New research confirms the crucial role of certain microproteins in the development of medulloblastoma. Researchers from the Princess Máxima Center and Michigan Medicine were able to determine this with new, refined techniques. The findings contribute to possible new, targeted treatments that tackle this aggressive form of brain cancer at a molecular level.

Every year, around 180 children in the Netherlands are diagnosed with a brain tumor. Some 20 children are diagnosed with medulloblastoma, a fast-growing tumor in the hindbrain. The chance of a cure varies: it depends on the subtype and whether the disease has spread. One in four children with medulloblastoma suffers from long-term memory loss and speech problems after surgery. New treatments with fewer side effects are sorely needed.


Microproteins are made from parts of DNA that were not previously known to be able to make protein. The Van Heesch group investigates the role these small proteins play in the origin, development and treatment of childhood cancer. Microproteins remained hidden for a long time, partly because they were too small to be properly mapped. In new research, published today in the journal Molecular Cell, researchers shed new light on the role of microproteins in medulloblastoma.

Damon Hofman, PhD student in the Van Heesch group and co-first author: ‘For the first time, we have mapped and studied microproteins 4that are essential in medulloblastoma. This was possible thanks to new, more refined techniques. We were now able to demonstrate which micro-proteins and mechanisms are essential for the survival of a cancer cell.’

Dr. John Prensner, M.D., assistant professor of Pediatrics and Biological Chemistry at Michigan Medicine, and one of the study's lead authors, says: ‘This research is critical in helping us begin to understand how medulloblastoma works on a genetic and cellular level so that patients can be treated, and new therapies can be developed, accordingly.’

Upstream open reading frames

To determine which microproteins are essential for medulloblastoma, the researchers studied so-called 'upstream open reading frames'. Hofman explains: ‘Microproteins and normal proteins are made from exactly the same piece of genetic material, but come from different parts of that molecule. One of the sections that plays a role in the production of micro-proteins is called ‘upstream ORFs’. Until now, these uORFs have been relatively underexposed, especially in childhood cancers and specifically in medulloblastoma.’

To find out which protein – normal, micro or both – the cancer cell needs most, the researchers cut the upstream ORF part from the cell using CRISPR gene editing technology. They saw a clear effect. Without the microproteins, the medulloblastoma cancer cells could not survive. The known proteins could be disabled without having an effect on the cancer cell.

Very specifically, the microprotein ASNSD1-uORF could be designated as essential in children with a so-called MYC mutation in the DNA. This is a high-risk group of medulloblastoma with the lowest chance of survival.

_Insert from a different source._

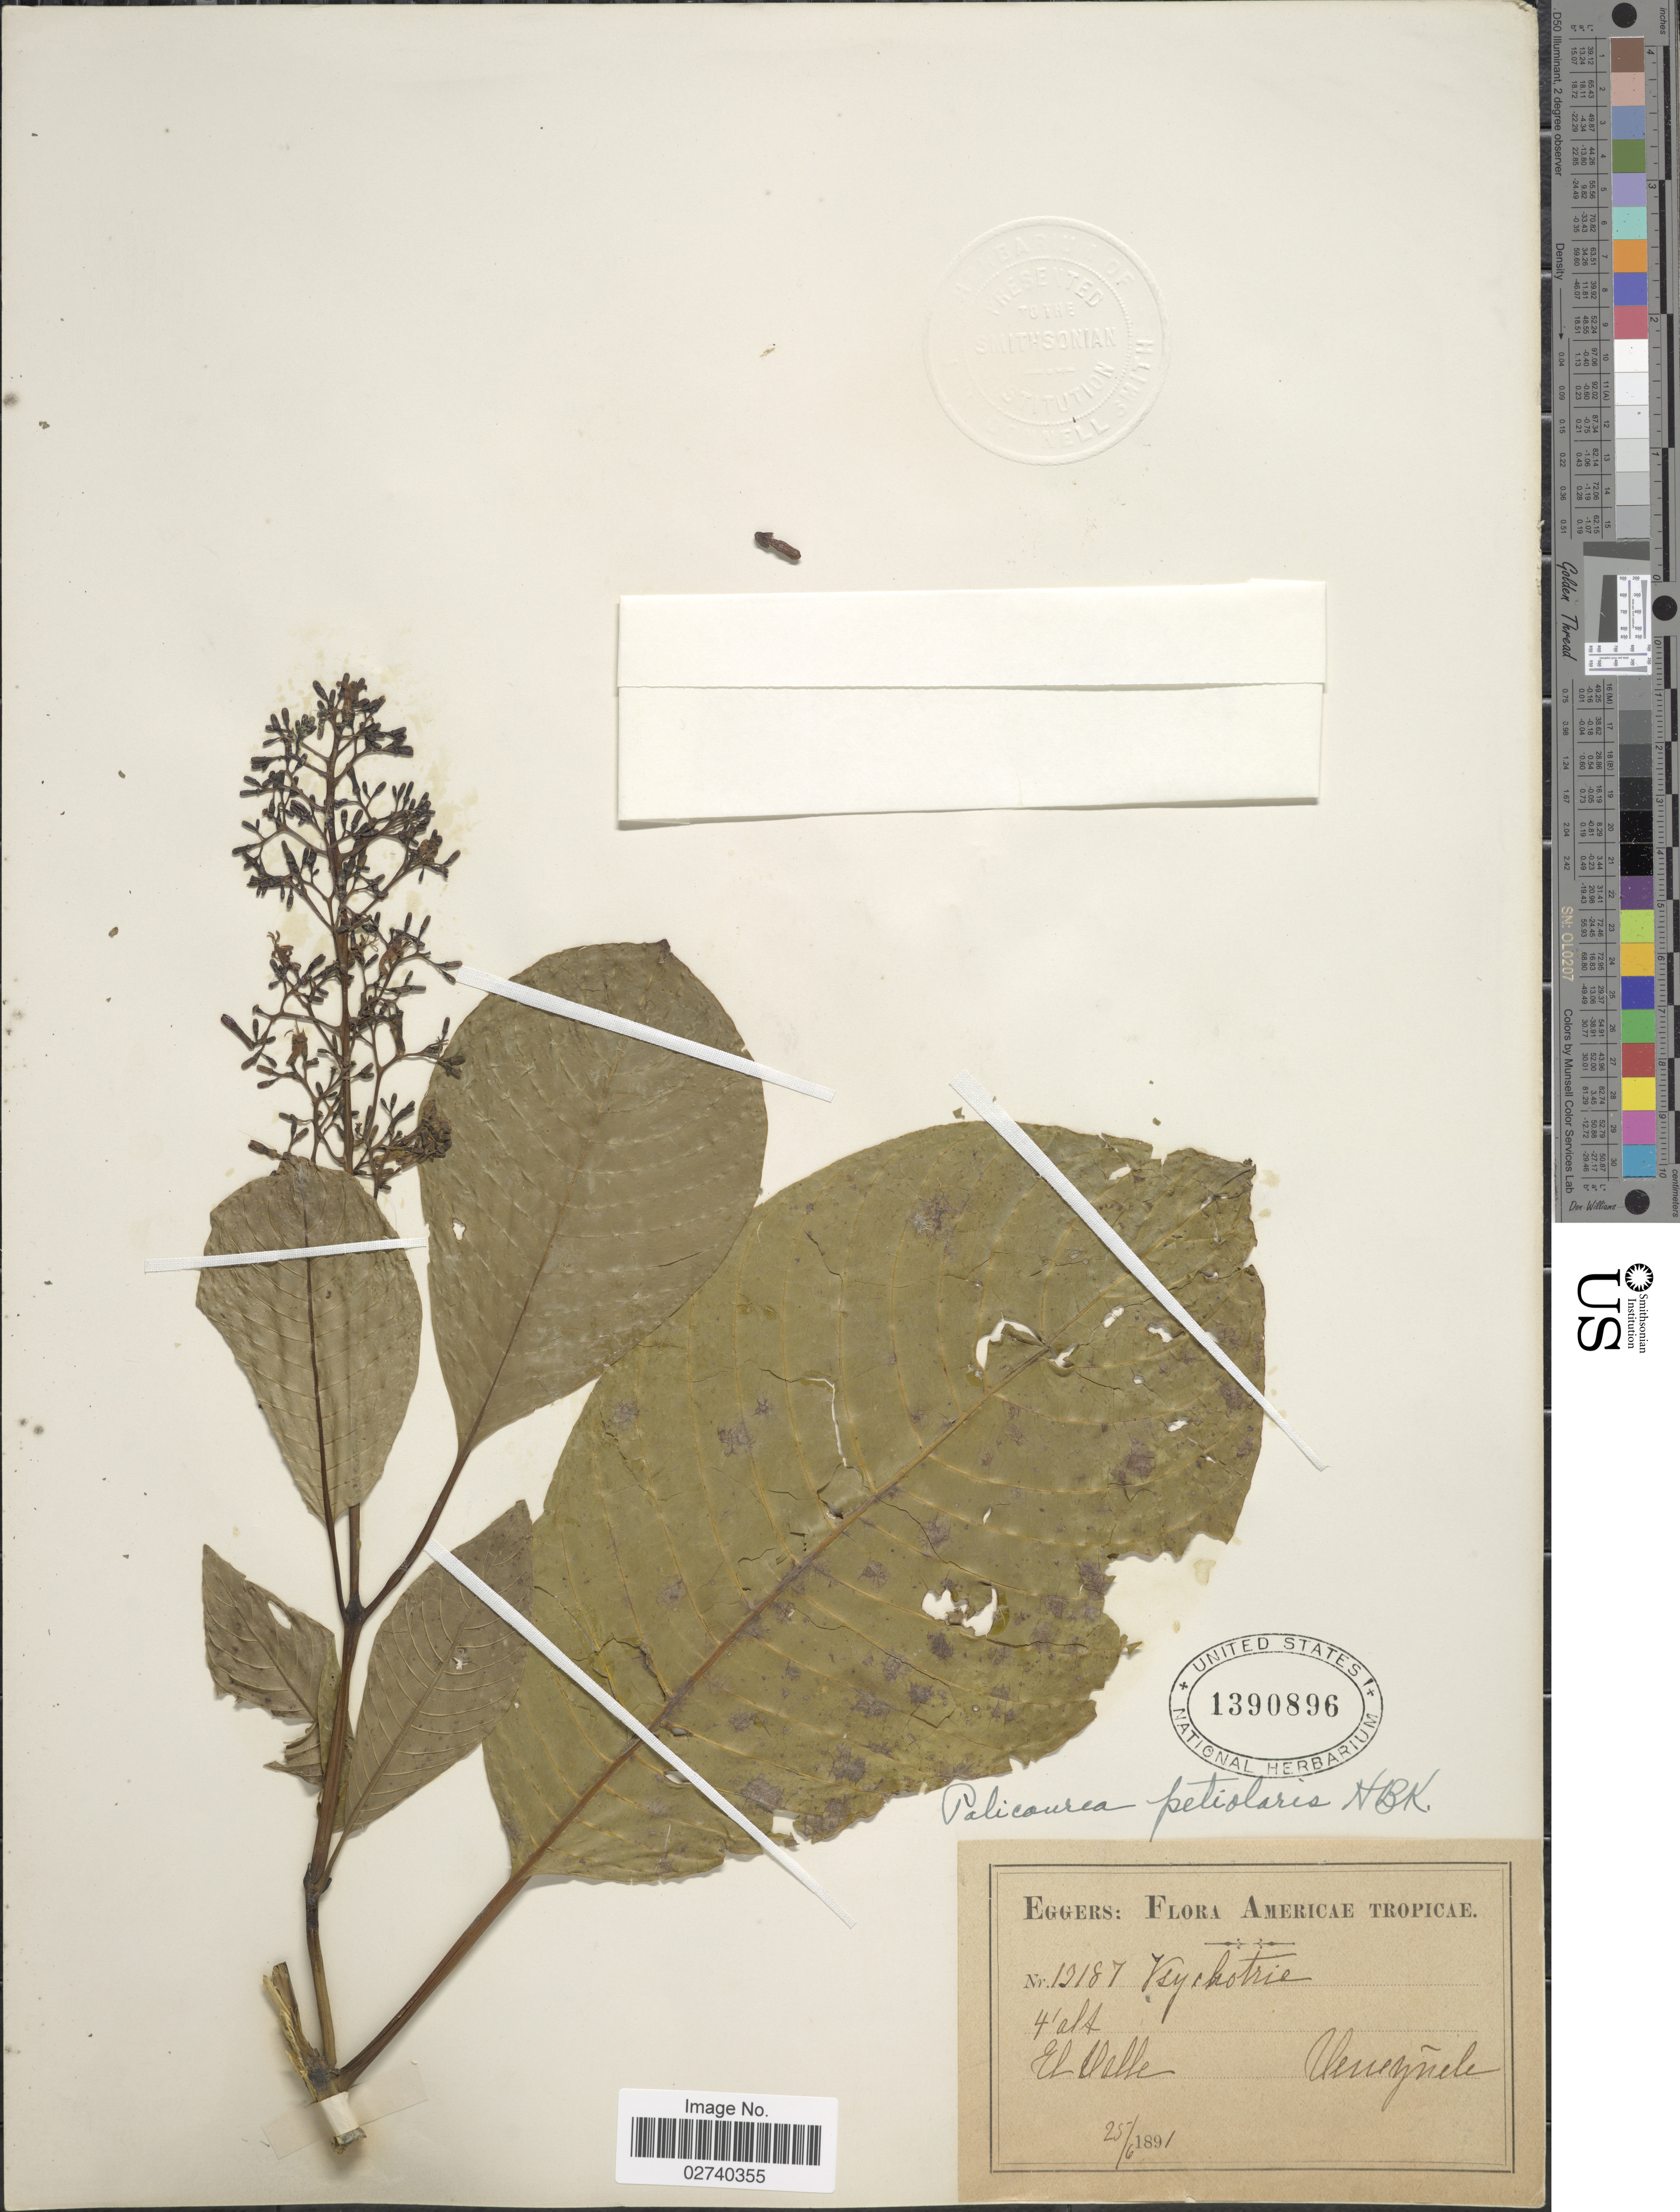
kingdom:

Other forms of childhood cancer

Dr. Sebastiaan van Heesch, research group leader and junior Oncode researcher, calls the results promising: ‘The results from this study show the potential of this still young research field. They confirm the crucial role of certain essential microproteins in the origin and development of medulloblastoma. Further research is now needed to determine how these microproteins can be used as targets for cancer-specific immunotherapy and to reveal their full therapeutic potential. This is a major motivation for us for further research in which we will also map out the essential micro-proteins for other forms of childhood cancer.’